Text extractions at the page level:
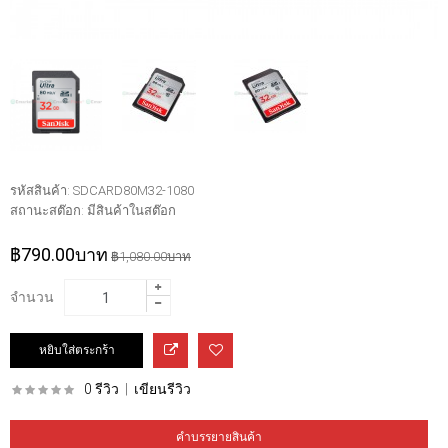
รหัสสินค้า:
SDCARD80M32-1080
สถานะสต๊อก:
มีสินค้าในสต๊อก
฿790.00บาท
฿1,080.00บาท
จำนวน
0 รีวิว
|
เขียนรีวิว
คำบรรยายสินค้า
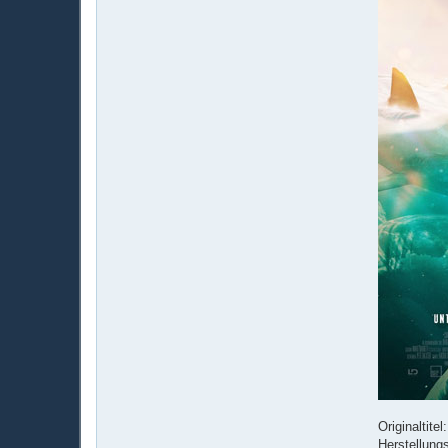
Originaltite
Herstellung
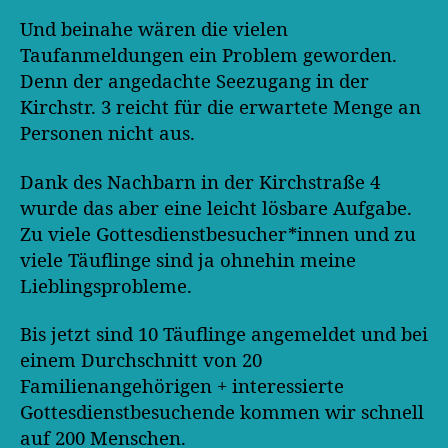
Und beinahe wären die vielen
Taufanmeldungen ein Problem geworden.
Denn der angedachte Seezugang in der
Kirchstr. 3 reicht für die erwartete Menge an
Personen nicht aus.
Dank des Nachbarn in der Kirchstraße 4
wurde das aber eine leicht lösbare Aufgabe.
Zu viele Gottesdienstbesucher*innen und zu
viele Täuflinge sind ja ohnehin meine
Lieblingsprobleme.
Bis jetzt sind 10 Täuflinge angemeldet und bei
einem Durchschnitt von 20
Familienangehörigen + interessierte
Gottesdienstbesuchende kommen wir schnell
auf 200 Menschen.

Work instructions: Please set down, without changes, the lines starting with the line containing "Originaltite" and going on through the end of the entries, leaving the pictures out of your answer.

Reply to the task:
Originaltite
Herstellung
Und beinahe wären die vielen
Taufanmeldungen ein Problem geworden.
Denn der angedachte Seezugang in der
Kirchstr. 3 reicht für die erwartete Menge an
Personen nicht aus.
Dank des Nachbarn in der Kirchstraße 4
wurde das aber eine leicht lösbare Aufgabe.
Zu viele Gottesdienstbesucher*innen und zu
viele Täuflinge sind ja ohnehin meine
Lieblingsprobleme.
Bis jetzt sind 10 Täuflinge angemeldet und bei
einem Durchschnitt von 20
Familienangehörigen + interessierte
Gottesdienstbesuchende kommen wir schnell
auf 200 Menschen.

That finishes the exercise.